Partendo dalle letture di testimonianze delle attiviste detenute in Iran, tratte dai “Diari dal carcere” di Sepideh Gholian e “Più ci rinchiudono, più diventiamo forti» di Narges Mohammadi (Premio nobel per la pace del 2023), le loro voci risuonano più forti in musica con il coro “Madamadoré” e ricordano perché, a quasi due anni dalla morte di Mahsa Amini, la rivoluzione delle donne in Iran deve continuare a riguardarci: «Il grido delle donne iraniane Donna, vita, libertà è diventato il grido per la liberazione di tutte le donne e la difesa dei loro diritti – racconta ad Alley Oop Maura Cossutta, presidente della Casa internazionale delle donne – Non solo: il messaggio delle donne iraniane rappresenta la voce di tutte le persone che resistono contro le oppressioni, le dittature e le guerre. Guerra del patriarcato inclusa, la più feroce».
La denuncia della disumanità del carcere, dei capi d’accusa pianificati nei confronti delle prigioniere, delle torture e violenze patite, si trasforma in una forma di resistenza contro le autorità che varca le mura delle carceri attraverso i loro diari e le loro voci.
«Raccontare il carcere iraniano e la vita delle detenute significa far luce sul sistema giuridico del paese e sui disagi sociali e culturali causati da leggi ingiuste – sottolineano le organizzazioni promotrici – Attraverso le nostre voci intendiamo essere una cassa di risonanza per mettere in evidenza movimenti di resistenza che hanno preso forma, all’indomani della rivoluzione iraniana del ‘79 e che continuano fino ad oggi».
Donna, vita, libertà: un “monito” per le donne di tutto il mondo
Al centro di tutte le testimonianze, la capacità di azione delle donne: un messaggio che diventa universale e, come evidenzia Parisa Nazari, mediatrice interculturale e attivista per i diritti umani, «rappresenta un monito anche per le donne italiane: ricordare sempre di non tacere. Donna vita libertà non è un semplice slogan ma una visione del mondo che mette al centro la forza delle donne. Ed è quello che sentiamo scivolare anche nel mondo democratico. Per questo è importante rimanere unite. Tutte le donne del mondo sono soggette alle discriminazioni. Essere in un posto come la Casa internazionale delle donne, fondamentale per la lotta femminista in Italia, ci ricorda che dobbiamo lottare per i nostri diritti: restare accanto al popolo iraniano è un modo per affermare che crediamo negli ideali di democrazia».

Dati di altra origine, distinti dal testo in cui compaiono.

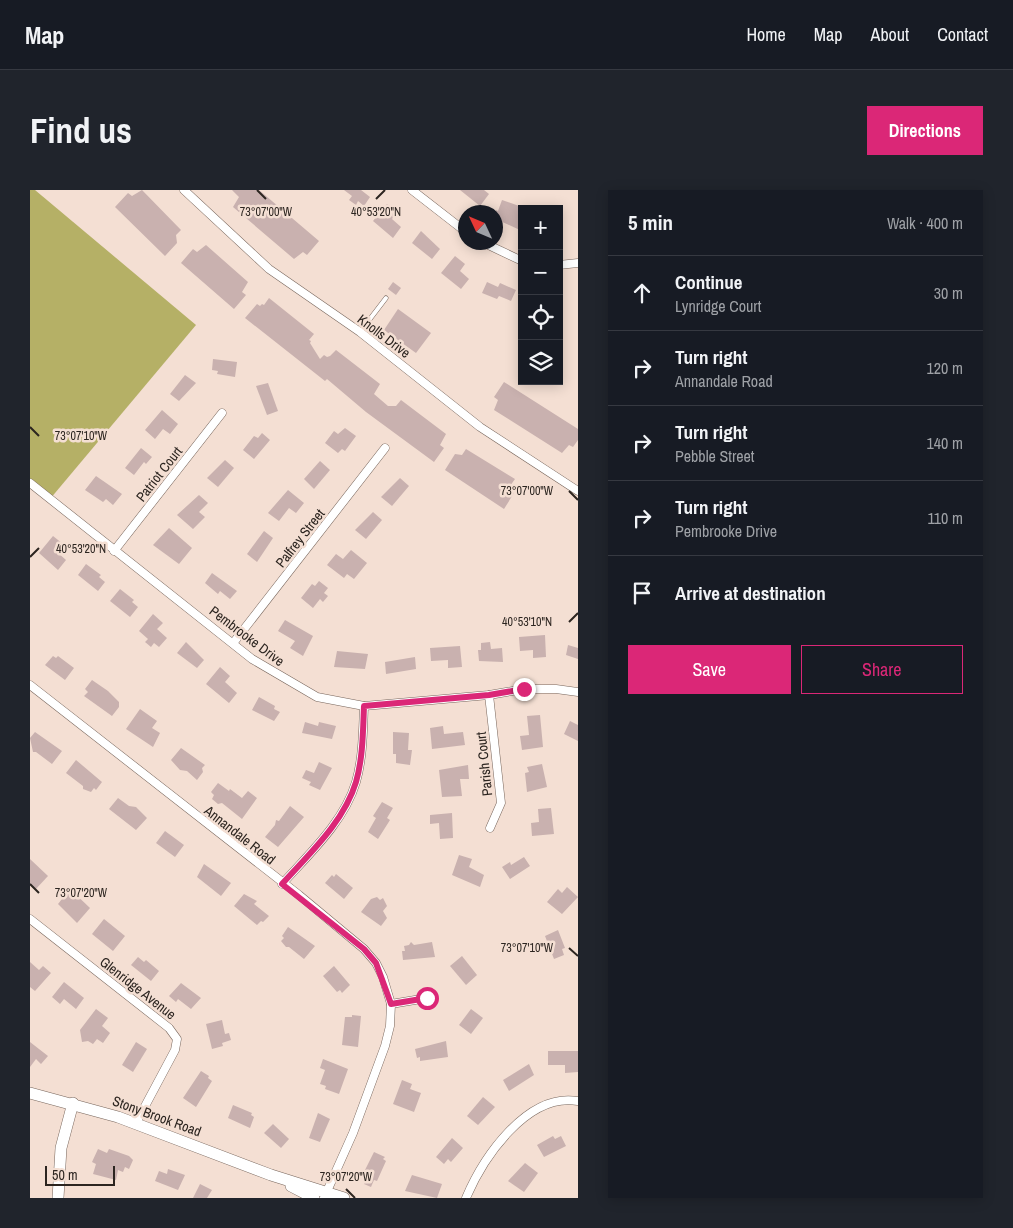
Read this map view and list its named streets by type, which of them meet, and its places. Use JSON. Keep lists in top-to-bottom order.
{
  "streets": {
    "main road": ["Stony Brook Road"],
    "street": [
      "Knolls Drive",
      "Patriot Court",
      "Palfrey Street",
      "Pembrooke Drive",
      "Parish Court",
      "Annandale Road",
      "Glenridge Avenue"
    ]
  },
  "crossings": [
    ["Patriot Court", "Pembrooke Drive"],
    ["Palfrey Street", "Pembrooke Drive"],
    ["Pembrooke Drive", "Parish Court"],
    ["Annandale Road", "Stony Brook Road"],
    ["Glenridge Avenue", "Stony Brook Road"]
  ],
  "scale_bar": "50 m",
  "north": "top left",
  "page": {
    "header": "Map",
    "nav": [
      "Home",
      "Map",
      "About",
      "Contact"
    ],
    "buttons": [
      "Directions",
      ["Save", "Share"]
    ],
    "title": "Find us",
    "heading": ["5 min", "Walk · 400 m"],
    "map_buttons": ["+", "−"],
    "list": [
      ["Continue", "Lynridge Court", "30 m"],
      ["Turn right", "Annandale Road", "120 m"],
      ["Turn right", "Pebble Street", "140 m"],
      ["Turn right", "Pembrooke Drive", "110 m"],
      "Arrive at destination"
    ],
    "scale": "50 m"
  },
  "coordinates": [
    "73°07'00\"W",
    "40°53'20\"N",
    "73°07'10\"W",
    "40°53'10\"N",
    "73°07'20\"W"
  ]
}
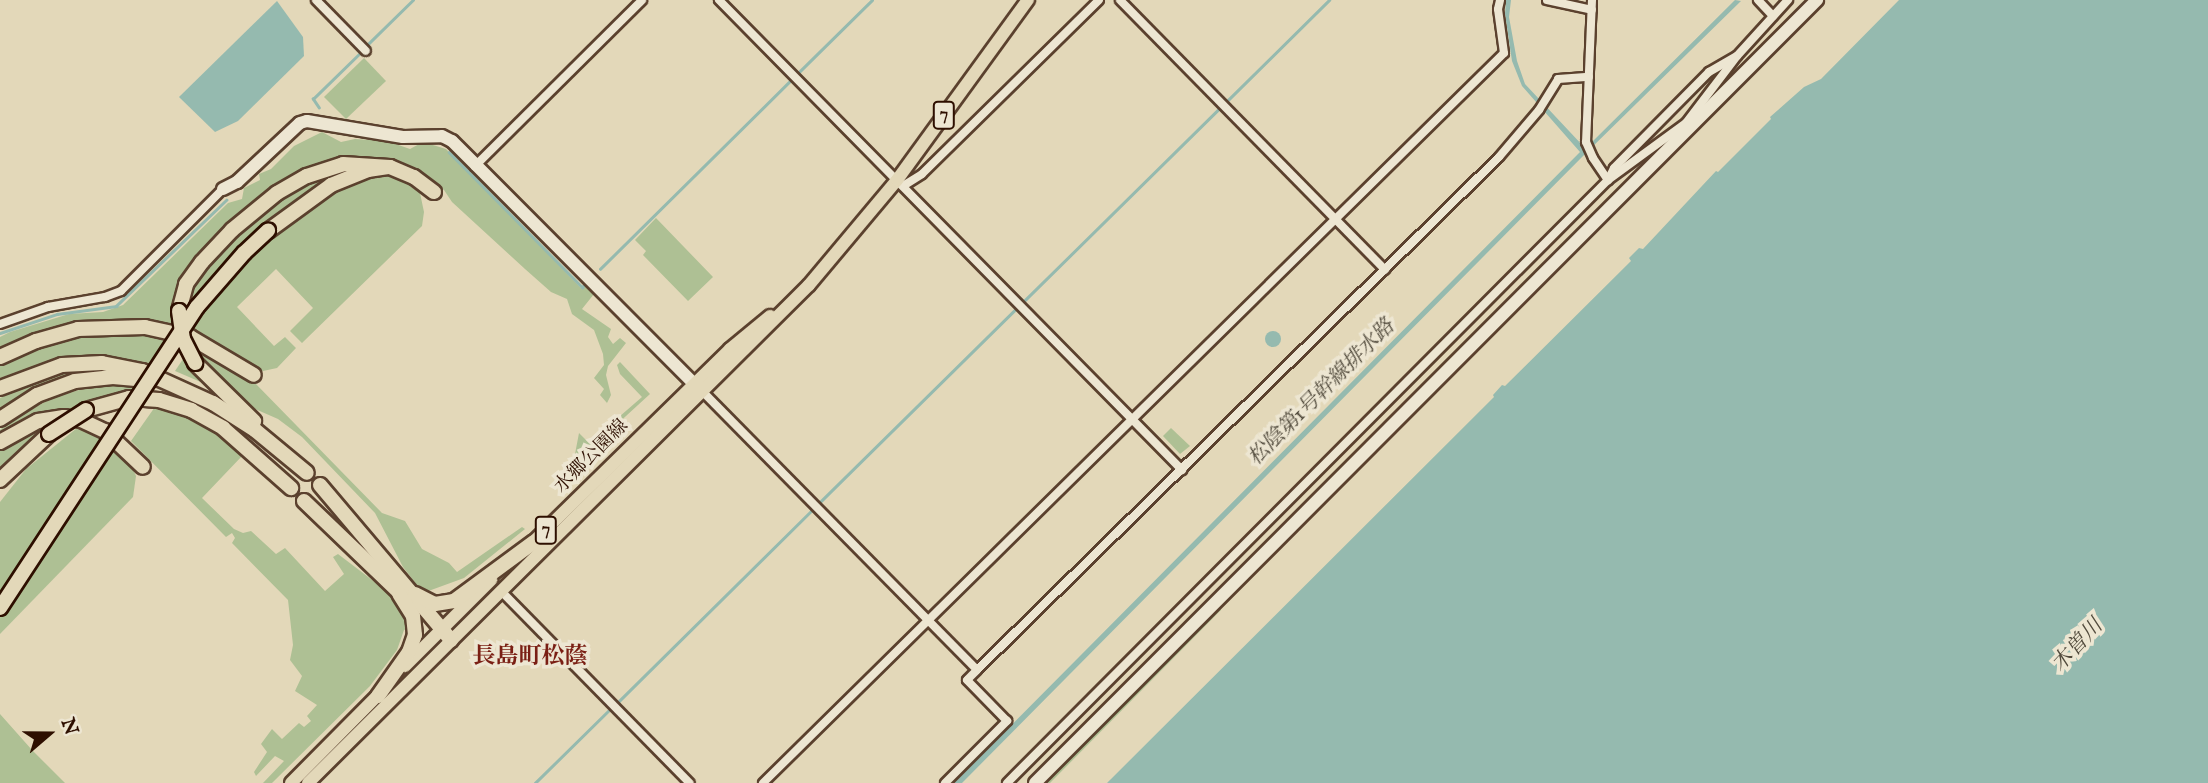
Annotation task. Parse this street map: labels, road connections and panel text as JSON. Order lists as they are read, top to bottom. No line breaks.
{"streets":{"main road":["7","水郷公園線"]},"districts":["長島町松蔭"],"water":["松陰第1号幹線排水路","木曽川"],"north":"right"}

Proprio da qui, al termine dell’evento, è partita la campagna di mobilitazione per la liberazione di Sharifeh Mohammadi: «Donna, vita, libertà è uno slogan universale che riguarda tutte le donne del mondo per proteggere i diritti acquisiti ma anche per ottenere quelli che ci vengono negati – afferma ad Alley Oop l’attivista Zahra Toufigh – La rivoluzione delle donne iraniane è una lotta per la vita».